Supplied entries section start

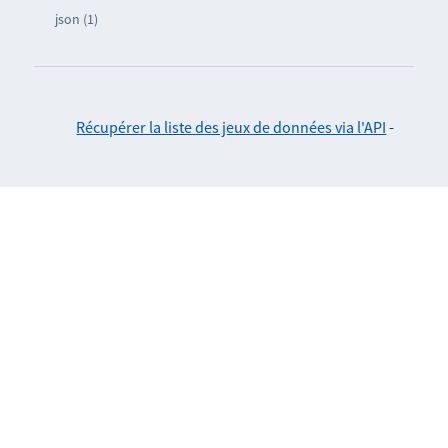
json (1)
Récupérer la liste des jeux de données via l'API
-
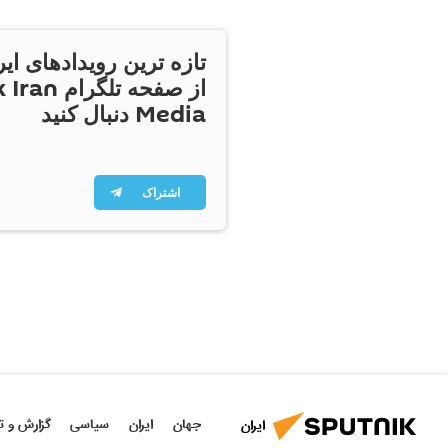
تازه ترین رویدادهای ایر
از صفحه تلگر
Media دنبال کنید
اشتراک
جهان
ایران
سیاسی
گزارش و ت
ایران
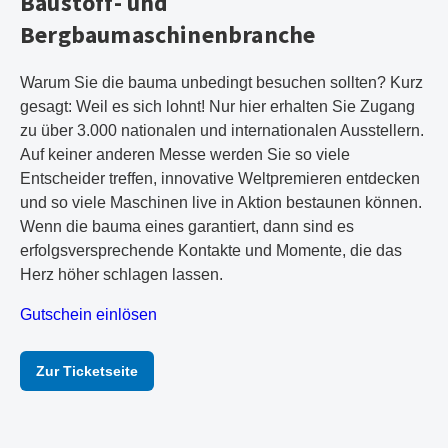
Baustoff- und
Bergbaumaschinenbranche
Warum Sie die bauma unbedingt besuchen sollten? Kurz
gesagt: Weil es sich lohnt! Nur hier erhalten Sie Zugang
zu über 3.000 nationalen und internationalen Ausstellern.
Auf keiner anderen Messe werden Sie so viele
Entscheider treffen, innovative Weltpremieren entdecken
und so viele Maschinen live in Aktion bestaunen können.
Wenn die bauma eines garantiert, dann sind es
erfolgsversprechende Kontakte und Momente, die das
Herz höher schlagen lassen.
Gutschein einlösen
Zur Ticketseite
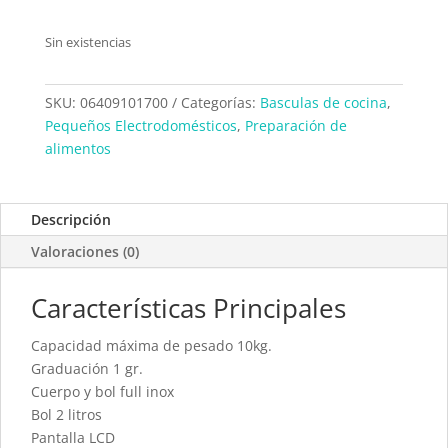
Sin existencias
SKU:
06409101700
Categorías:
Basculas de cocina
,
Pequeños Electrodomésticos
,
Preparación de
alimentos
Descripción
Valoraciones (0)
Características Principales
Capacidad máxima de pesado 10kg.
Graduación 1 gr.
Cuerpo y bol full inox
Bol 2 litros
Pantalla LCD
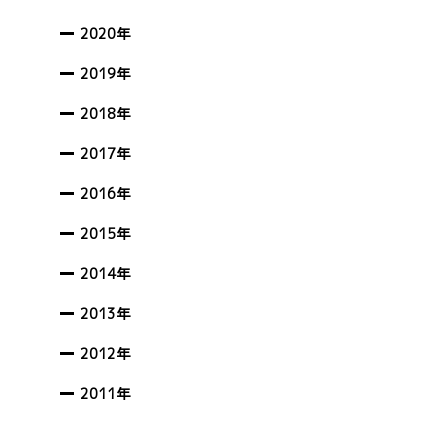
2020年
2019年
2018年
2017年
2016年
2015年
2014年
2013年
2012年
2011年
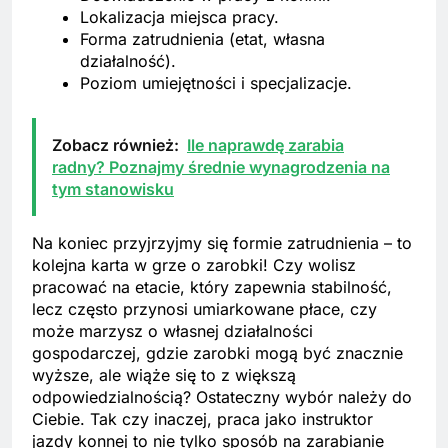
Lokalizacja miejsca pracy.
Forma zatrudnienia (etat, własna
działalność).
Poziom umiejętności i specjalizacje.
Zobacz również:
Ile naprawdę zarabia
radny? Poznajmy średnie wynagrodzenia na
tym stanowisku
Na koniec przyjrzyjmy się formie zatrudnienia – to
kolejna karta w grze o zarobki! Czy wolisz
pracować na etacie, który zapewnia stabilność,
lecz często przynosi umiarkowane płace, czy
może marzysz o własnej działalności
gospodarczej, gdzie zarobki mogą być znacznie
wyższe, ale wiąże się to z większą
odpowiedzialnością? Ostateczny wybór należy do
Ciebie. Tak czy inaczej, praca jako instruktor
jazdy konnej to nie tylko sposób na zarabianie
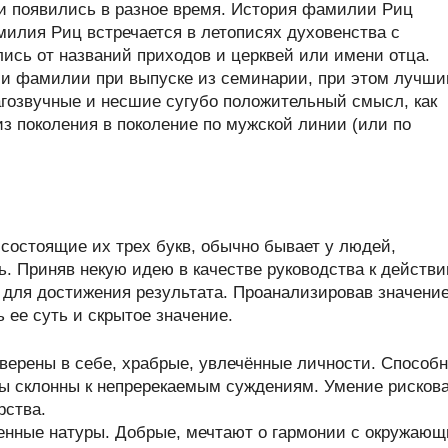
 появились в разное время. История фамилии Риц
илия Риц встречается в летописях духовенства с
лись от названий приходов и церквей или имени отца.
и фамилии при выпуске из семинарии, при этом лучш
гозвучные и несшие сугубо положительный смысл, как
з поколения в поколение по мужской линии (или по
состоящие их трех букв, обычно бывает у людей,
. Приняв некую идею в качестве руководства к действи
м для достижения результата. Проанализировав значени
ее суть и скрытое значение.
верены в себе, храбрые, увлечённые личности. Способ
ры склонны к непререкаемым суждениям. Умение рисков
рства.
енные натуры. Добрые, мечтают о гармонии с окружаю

Supplied entries section end

• [What to produce] Your copy should hold only the lines running from the one that contains "odpowiedzialnością? Ostateczny wybór" through the final line of the data; transcribe them exactly, both ends included, and leave pictures out.

• [Expected answer]
odpowiedzialnością? Ostateczny wybór należy do
Ciebie. Tak czy inaczej, praca jako instruktor
jazdy konnej to nie tylko sposób na zarabianie
 появились в разное время. История фамилии Риц
илия Риц встречается в летописях духовенства с
лись от названий приходов и церквей или имени отца.
и фамилии при выпуске из семинарии, при этом лучш
гозвучные и несшие сугубо положительный смысл, как
з поколения в поколение по мужской линии (или по
состоящие их трех букв, обычно бывает у людей,
. Приняв некую идею в качестве руководства к действи
м для достижения результата. Проанализировав значени
ее суть и скрытое значение.
верены в себе, храбрые, увлечённые личности. Способ
ры склонны к непререкаемым суждениям. Умение рисков
рства.
енные натуры. Добрые, мечтают о гармонии с окружаю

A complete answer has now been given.